Exercise -
Would you reproduce exactly the lines below from the one holding "IHC micrograph of" through the one holding "IHC image of", inclusive, and no others?

Material provided -
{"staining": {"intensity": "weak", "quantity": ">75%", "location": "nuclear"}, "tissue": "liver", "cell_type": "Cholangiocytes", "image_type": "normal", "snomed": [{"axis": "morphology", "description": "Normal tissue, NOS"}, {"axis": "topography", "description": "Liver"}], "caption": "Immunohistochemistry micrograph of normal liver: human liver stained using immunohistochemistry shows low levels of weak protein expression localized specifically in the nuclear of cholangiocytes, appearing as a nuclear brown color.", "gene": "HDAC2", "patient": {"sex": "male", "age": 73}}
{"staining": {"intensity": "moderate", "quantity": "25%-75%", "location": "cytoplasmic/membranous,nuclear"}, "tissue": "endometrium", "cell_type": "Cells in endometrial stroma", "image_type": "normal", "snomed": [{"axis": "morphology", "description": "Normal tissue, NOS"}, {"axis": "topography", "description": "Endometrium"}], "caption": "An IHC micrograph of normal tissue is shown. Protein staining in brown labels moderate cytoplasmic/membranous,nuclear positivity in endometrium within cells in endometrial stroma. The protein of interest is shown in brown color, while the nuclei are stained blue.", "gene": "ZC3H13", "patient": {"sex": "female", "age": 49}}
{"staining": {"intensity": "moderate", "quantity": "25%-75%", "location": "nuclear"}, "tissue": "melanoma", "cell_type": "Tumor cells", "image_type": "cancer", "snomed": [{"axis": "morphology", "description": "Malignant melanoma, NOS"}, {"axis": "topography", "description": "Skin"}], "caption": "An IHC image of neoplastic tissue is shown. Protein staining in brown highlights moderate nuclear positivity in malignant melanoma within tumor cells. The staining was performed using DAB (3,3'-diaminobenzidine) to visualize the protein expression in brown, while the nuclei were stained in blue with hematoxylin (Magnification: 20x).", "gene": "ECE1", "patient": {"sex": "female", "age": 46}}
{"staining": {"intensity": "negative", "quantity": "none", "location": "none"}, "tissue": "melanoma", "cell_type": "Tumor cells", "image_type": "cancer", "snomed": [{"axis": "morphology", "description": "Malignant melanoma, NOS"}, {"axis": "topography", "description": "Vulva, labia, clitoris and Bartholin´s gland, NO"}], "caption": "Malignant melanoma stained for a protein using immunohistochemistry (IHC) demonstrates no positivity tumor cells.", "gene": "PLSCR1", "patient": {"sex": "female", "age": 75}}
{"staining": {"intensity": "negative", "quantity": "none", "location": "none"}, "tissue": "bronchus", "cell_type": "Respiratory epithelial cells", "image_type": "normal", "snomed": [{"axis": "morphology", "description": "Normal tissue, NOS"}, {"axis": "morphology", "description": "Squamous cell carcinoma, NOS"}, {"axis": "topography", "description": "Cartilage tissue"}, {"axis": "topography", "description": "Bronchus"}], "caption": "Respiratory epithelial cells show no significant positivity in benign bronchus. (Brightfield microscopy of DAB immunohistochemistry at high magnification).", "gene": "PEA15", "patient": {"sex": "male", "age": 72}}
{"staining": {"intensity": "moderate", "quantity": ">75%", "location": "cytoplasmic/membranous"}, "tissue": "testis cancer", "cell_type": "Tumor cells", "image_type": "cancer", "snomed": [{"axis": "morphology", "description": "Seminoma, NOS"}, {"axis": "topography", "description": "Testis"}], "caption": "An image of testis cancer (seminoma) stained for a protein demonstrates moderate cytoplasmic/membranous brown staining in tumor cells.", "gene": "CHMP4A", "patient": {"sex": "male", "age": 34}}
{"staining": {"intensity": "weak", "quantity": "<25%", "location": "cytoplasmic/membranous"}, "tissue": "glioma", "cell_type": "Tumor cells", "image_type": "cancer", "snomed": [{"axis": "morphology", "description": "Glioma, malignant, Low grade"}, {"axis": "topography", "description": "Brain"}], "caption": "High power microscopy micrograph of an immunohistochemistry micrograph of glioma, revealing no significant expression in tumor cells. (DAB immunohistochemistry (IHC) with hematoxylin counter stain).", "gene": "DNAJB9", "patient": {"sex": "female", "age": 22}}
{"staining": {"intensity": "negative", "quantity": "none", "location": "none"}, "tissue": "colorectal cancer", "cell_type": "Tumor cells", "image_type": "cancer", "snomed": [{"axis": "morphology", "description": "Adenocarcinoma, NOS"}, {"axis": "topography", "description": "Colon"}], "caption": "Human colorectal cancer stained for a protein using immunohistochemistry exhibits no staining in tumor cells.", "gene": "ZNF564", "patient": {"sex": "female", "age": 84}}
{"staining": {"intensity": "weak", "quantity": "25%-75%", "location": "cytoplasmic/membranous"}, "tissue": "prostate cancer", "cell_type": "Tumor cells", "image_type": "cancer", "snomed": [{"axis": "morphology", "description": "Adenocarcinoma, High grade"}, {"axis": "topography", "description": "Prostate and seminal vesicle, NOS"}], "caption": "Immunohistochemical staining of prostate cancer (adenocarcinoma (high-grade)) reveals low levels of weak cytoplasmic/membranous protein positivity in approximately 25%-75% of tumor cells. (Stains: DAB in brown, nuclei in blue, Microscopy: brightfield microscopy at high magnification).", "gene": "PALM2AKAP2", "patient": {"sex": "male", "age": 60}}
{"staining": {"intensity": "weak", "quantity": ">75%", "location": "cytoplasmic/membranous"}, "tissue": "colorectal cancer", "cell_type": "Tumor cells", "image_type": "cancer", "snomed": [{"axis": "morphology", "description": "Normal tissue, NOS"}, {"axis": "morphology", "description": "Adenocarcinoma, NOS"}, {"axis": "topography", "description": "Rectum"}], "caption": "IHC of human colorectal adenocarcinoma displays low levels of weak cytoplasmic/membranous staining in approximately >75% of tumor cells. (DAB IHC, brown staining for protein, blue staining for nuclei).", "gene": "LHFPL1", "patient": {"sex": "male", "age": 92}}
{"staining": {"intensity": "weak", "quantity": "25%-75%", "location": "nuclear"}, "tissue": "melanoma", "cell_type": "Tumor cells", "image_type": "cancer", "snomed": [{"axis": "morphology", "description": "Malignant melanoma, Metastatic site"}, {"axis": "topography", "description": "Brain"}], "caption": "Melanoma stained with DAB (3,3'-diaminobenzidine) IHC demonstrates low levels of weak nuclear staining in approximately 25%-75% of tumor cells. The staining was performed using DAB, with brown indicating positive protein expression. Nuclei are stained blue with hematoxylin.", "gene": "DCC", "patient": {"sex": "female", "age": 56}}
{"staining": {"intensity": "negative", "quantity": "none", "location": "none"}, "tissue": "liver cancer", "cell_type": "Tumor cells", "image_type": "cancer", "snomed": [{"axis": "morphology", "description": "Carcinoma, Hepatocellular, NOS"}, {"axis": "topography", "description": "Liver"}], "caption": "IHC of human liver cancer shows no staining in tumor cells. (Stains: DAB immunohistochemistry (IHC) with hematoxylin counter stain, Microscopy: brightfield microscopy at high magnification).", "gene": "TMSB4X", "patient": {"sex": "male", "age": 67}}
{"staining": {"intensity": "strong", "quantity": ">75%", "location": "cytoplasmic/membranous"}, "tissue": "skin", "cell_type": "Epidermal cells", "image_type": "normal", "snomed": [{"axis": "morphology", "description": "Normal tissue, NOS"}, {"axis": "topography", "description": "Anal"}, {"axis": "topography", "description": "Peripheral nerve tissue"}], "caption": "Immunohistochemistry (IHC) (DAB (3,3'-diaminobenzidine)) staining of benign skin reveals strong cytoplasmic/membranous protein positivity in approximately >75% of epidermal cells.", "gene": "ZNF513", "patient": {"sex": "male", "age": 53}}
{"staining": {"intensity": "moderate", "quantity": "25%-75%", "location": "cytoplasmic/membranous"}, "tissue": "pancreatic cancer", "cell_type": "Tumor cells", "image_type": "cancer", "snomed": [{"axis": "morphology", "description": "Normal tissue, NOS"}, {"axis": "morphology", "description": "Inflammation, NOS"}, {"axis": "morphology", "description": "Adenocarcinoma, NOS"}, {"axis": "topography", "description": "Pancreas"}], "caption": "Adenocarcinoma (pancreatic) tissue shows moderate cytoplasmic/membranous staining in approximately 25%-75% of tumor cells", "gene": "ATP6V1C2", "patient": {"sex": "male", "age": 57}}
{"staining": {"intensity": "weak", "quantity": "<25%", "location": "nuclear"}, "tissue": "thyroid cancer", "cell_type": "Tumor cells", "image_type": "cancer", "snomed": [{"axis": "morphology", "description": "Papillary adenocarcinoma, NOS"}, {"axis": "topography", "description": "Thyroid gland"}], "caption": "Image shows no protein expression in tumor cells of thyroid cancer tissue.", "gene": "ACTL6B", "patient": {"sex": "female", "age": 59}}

Task solution -
{"staining": {"intensity": "moderate", "quantity": "25%-75%", "location": "cytoplasmic/membranous,nuclear"}, "tissue": "endometrium", "cell_type": "Cells in endometrial stroma", "image_type": "normal", "snomed": [{"axis": "morphology", "description": "Normal tissue, NOS"}, {"axis": "topography", "description": "Endometrium"}], "caption": "An IHC micrograph of normal tissue is shown. Protein staining in brown labels moderate cytoplasmic/membranous,nuclear positivity in endometrium within cells in endometrial stroma. The protein of interest is shown in brown color, while the nuclei are stained blue.", "gene": "ZC3H13", "patient": {"sex": "female", "age": 49}}
{"staining": {"intensity": "moderate", "quantity": "25%-75%", "location": "nuclear"}, "tissue": "melanoma", "cell_type": "Tumor cells", "image_type": "cancer", "snomed": [{"axis": "morphology", "description": "Malignant melanoma, NOS"}, {"axis": "topography", "description": "Skin"}], "caption": "An IHC image of neoplastic tissue is shown. Protein staining in brown highlights moderate nuclear positivity in malignant melanoma within tumor cells. The staining was performed using DAB (3,3'-diaminobenzidine) to visualize the protein expression in brown, while the nuclei were stained in blue with hematoxylin (Magnification: 20x).", "gene": "ECE1", "patient": {"sex": "female", "age": 46}}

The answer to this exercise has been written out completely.